Albion Monitor /News

Amazon Tribe Battles Occidental Oil

by Roy S. Carson

Occidental began drilling its first exploratory well despite the tribe's rejection of oil development on their land

LIMA (AR) -- A San Francisco-based ecology organization has launched an Internet campaign to pressure the Occidental oil company to negotiate an agreement with the Candoshi people of the Peruvian Amazon.

Rainforest Action Network (RAN) is calling on Occidental's Chairman and CEO, Dr. Ray R. Irani, to recognize the Candoshis' right to decide the future of their own territory, resources and culture, which have brought them into conflict with Occidental's Block 4 petroleum exploration project in the rain forest region.

In a message released worldwide on the Internet, the San Francisco activists say Occidental invaded the territory of the Candoshi people in northeastern Peru and began drilling its first exploratory oil well on June 25, in spite of the tribe's rejection of oil development activities on their land.

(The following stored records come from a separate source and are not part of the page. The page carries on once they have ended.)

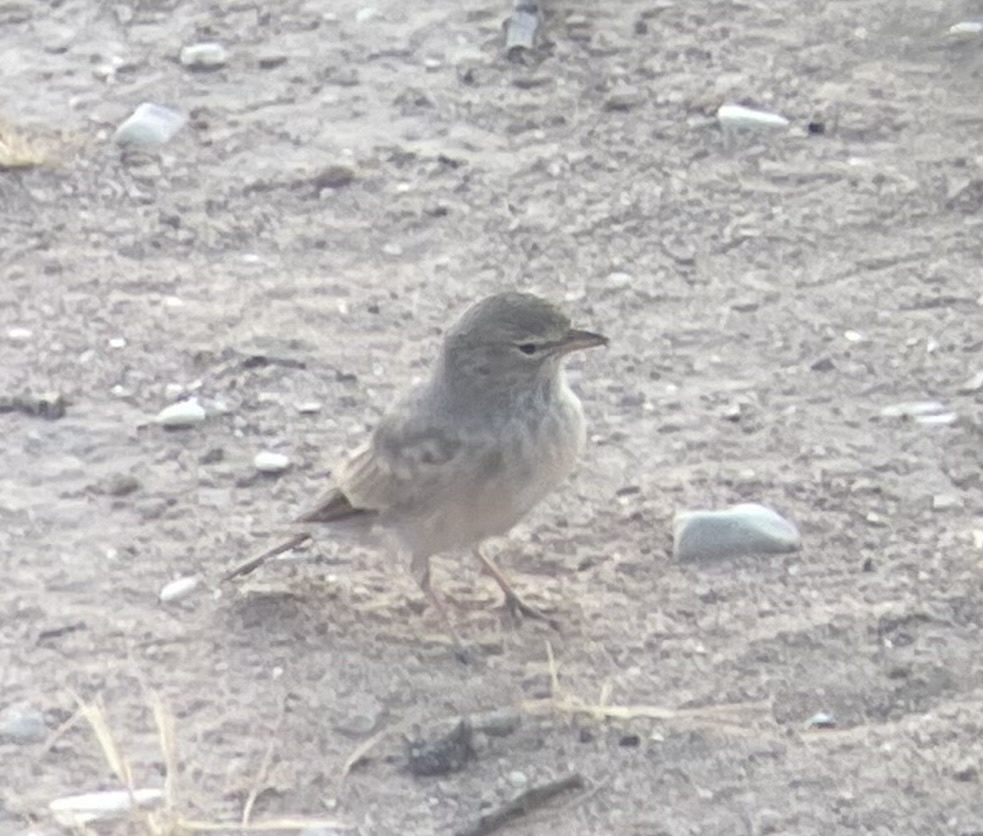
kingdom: Animalia
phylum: Chordata
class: Aves
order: Passeriformes
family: Alaudidae
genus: Ammomanes
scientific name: Ammomanes deserti
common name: Desert lark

Occidental is moving forward with its exploration, even though the Candoshi have voiced formal objections to the project and are the established legal landowners most directly affected the oil company's activities, RAN says.

Candoshi leaders say Occidental has reneged on commitments

The Candoshi tribe number some 2,000 persons and live in the Morona and Tigre river basins of the Peruvian Amazon. They hold title to only part of the 4,000 square miles of their traditional territory and have lived in relative isolation from the outside world, maintaining a rich and traditional culture, depending on their rain forest home for economic livelihood, social identity and spiritual grounding.

RAN says this fragile and biologically rich region is also the habitat of many threatened and endangered species, such as the giant river otter, jaguar and giant anteater, and contains over 40 lakes, including the largest in the Peruvian Amazon, Lago Rimachi.

Occidental began seismic prospecting in late 1993 to determine the potential of a 2.2 million acre "Block 4" -- an oil concession area seven times the size of Los Angeles.

Because large tracts of Block 4 lie within Candoshi land, Occidental's management had come to an agreement with the Peruvian government on environmental measures to minimize negative impacts on local populations.

But Candoshi leaders say Occidental has reneged on commitments and notified the tribe leaders that it would resume exploration activities with or without their consent.

Affected communities have rejected Occidental's move as unilateral, saying that neither their communities nor the environment they depend on could afford Occidental's presence in the region.

They cited the U.S. company's poor credibility record on environmental issues, the region's ecological fragility, and the communities' dependence on river ecosystems which would inevitably be polluted with hydrocarbons and other toxic chemicals, a RAN press release said.

The Candoshi representative organization has also denounced Occidental's plans as a direct violation of International Labor Organization (Convention 169) Concerning Indigenous and Tribal Peoples in Independent Countries. Peru is a signatory of the Convention, whose Article 15 declares that in cases where the State retains ownership of mineral or subsurface resources, governments shall consult with indigenous groups before undertaking or permitting exploration or exploitation of resources.

The Peruvian government did not consult the Candoshi people until just before Occidental's previous prospecting activities, and it has made no such moved towards consultation this time either, RAN charged.

Occidental is one of the world's largest oil companies, with corporate assets of nearly $18 billion

The activists in San Francisco say the Candoshi are demanding negotiation on social and environmental terms of operations in Block 4, and want the international community to take urgent action to help defend their rights and resources before they're wiped off the map.

Juan Chavez Munoz, president of the Peruvian national indigenous confederation, told The American Reporter news service, "Oil companies have already been conceded 17 million acres of indigenous lands in the Peruvian Amazon. We can not allow indigenous peoples' voices to be quieted on this subject yet again."

He notes that Occidental is one of the world's largest oil companies, producing oil and gas in 12 countries and exploring in 23 others. Corporate assets total nearly $18 billion, and 1994 revenues were over $9 billion. Peru is already Occidental's largest foreign oil operation, with another Occidental concession in northeastern Peru producing 60,500 barrels of crude oil a day.

"With the amount of money the U.S. company is pumping out of the Amazon rain forest, is it too much to expect that they pump some back in to preserve what was there before they started?" Munoz asked.

Roy S. Carson is a South American correspondent for The American Reporter.